:: READING TEXT
In the interest of time-saving measures, I'm typing my blog post on the drive back to Florida. (I'm hoping to someday parlay all of my expertise into a $450/hour efficiency consultant position. I'll let you know how that works out.)
OH MY GOD I think I love fiber festivals! Do some of you really only go for one day?! I spent very nearly every waking hour wandering the halls and arena floors, until I was ejected because everyone wanted to go home. It helped me tremendously that one of the main organizers of the event is a good friend of my parents - my folks live on a former llama farm and the previous owners became close with them. And thankfully so, because they're absolutely wonderful people - and the wife is on the SAFF Board and coordinates the workshops, which means I managed to squeeze into all the workshops that had filled up before I sent in my registration. (More on those later.) She's also a knitter/spinner with too much fiber and she sent me home with a complimentary three pound garbage bag crammed with Border Leicester that she declared she was merely, "happy to have out of the house." When you have nine llamas to shear, and a flock of goats, I guess there's probably no shortage of fiber.
ANYWAY.
We drove north. We got hungry and reluctantly stopped for donuts and crappy gas station coffee. This made Travis cranky.
::::
:: SUPPLIED ENTRIES
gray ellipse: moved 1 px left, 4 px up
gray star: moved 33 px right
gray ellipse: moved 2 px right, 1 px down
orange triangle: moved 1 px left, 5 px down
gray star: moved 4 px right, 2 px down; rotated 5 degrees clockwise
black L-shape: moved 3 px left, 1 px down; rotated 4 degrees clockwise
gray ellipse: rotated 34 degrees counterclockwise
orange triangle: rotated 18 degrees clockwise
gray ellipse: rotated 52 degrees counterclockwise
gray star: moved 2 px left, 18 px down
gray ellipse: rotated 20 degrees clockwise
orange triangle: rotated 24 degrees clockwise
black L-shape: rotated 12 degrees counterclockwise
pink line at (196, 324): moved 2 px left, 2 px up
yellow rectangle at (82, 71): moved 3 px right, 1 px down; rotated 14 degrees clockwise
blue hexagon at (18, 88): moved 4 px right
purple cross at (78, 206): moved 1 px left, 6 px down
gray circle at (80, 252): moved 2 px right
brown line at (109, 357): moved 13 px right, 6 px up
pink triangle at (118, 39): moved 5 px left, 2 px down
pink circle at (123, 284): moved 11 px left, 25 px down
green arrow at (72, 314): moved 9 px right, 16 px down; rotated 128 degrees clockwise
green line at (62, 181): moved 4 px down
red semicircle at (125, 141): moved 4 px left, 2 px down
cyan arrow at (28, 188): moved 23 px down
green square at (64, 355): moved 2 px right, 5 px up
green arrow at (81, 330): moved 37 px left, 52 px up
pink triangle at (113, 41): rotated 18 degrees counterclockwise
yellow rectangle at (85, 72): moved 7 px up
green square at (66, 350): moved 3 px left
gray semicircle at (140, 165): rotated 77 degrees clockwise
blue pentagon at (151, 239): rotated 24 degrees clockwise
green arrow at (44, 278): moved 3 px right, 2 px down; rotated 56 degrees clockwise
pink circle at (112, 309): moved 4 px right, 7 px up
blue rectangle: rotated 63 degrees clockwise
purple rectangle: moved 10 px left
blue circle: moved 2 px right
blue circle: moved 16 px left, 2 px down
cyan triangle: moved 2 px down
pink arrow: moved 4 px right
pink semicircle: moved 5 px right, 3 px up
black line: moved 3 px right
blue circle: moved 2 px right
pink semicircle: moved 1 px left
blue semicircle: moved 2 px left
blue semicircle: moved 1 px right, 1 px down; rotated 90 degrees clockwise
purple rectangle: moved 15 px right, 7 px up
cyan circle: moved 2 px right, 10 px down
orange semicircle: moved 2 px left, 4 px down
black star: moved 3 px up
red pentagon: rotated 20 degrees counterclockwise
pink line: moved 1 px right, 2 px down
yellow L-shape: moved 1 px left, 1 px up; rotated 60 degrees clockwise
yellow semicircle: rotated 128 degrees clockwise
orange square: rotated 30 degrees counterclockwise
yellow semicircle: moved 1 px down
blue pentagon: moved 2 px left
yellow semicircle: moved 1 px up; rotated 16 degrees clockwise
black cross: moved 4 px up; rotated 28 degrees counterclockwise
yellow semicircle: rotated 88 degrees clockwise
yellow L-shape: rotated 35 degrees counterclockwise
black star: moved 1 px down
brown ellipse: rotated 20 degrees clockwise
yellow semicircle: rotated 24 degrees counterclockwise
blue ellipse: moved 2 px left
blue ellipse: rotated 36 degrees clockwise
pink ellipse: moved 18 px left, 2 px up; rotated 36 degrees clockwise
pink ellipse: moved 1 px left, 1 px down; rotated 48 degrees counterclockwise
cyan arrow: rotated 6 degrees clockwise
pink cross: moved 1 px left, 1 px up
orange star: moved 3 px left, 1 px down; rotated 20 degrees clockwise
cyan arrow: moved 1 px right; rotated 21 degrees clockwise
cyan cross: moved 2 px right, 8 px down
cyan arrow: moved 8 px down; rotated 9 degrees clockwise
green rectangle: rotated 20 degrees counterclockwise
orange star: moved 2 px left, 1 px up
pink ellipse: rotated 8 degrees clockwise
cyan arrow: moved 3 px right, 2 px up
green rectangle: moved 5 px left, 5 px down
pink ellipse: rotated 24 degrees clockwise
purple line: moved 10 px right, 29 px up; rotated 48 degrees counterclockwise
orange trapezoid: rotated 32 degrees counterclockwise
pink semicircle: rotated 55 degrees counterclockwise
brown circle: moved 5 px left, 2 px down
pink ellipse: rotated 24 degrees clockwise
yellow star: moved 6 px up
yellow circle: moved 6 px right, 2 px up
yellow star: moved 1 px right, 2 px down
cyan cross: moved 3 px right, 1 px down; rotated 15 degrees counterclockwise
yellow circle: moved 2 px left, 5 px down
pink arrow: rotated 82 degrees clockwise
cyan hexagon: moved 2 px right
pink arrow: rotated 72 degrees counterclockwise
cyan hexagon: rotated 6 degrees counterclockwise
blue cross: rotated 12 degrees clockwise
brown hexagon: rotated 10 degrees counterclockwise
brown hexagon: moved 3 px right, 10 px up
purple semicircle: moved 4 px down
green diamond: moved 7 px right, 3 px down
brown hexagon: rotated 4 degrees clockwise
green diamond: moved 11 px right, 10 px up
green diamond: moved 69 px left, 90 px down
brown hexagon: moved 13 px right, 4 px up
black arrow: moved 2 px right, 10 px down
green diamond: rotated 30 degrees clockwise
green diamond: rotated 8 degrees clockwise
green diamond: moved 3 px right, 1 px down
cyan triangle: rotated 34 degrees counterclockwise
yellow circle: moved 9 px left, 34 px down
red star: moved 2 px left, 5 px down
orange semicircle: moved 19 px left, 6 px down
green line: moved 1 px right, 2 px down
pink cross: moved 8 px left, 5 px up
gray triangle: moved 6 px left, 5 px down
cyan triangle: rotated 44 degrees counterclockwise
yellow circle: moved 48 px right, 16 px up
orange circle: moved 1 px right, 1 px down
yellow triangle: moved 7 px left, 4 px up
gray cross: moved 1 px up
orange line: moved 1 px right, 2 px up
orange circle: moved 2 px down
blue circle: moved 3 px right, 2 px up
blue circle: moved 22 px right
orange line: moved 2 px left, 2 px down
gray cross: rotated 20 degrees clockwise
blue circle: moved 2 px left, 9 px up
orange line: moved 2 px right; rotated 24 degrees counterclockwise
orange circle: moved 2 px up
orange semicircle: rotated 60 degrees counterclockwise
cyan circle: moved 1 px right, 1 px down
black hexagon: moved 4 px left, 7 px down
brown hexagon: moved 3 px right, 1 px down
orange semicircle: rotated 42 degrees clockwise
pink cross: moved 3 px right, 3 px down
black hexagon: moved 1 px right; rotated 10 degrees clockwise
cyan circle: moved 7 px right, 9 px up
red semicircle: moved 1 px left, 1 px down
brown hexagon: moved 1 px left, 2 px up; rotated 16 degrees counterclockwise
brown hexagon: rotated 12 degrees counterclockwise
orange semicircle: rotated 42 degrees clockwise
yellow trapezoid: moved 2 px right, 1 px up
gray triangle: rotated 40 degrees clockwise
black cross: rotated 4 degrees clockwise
::::
__PROBLEM REQUIREMENTS__
Rewrite the stretch of the fiber festival post from "In the interest" through "that works out.)", replacing "blog post" with "journal entry".

__THE REPLY__
In the interest of time-saving measures, I'm typing my journal entry on the drive back to Florida. (I'm hoping to someday parlay all of my expertise into a $450/hour efficiency consultant position. I'll let you know how that works out.)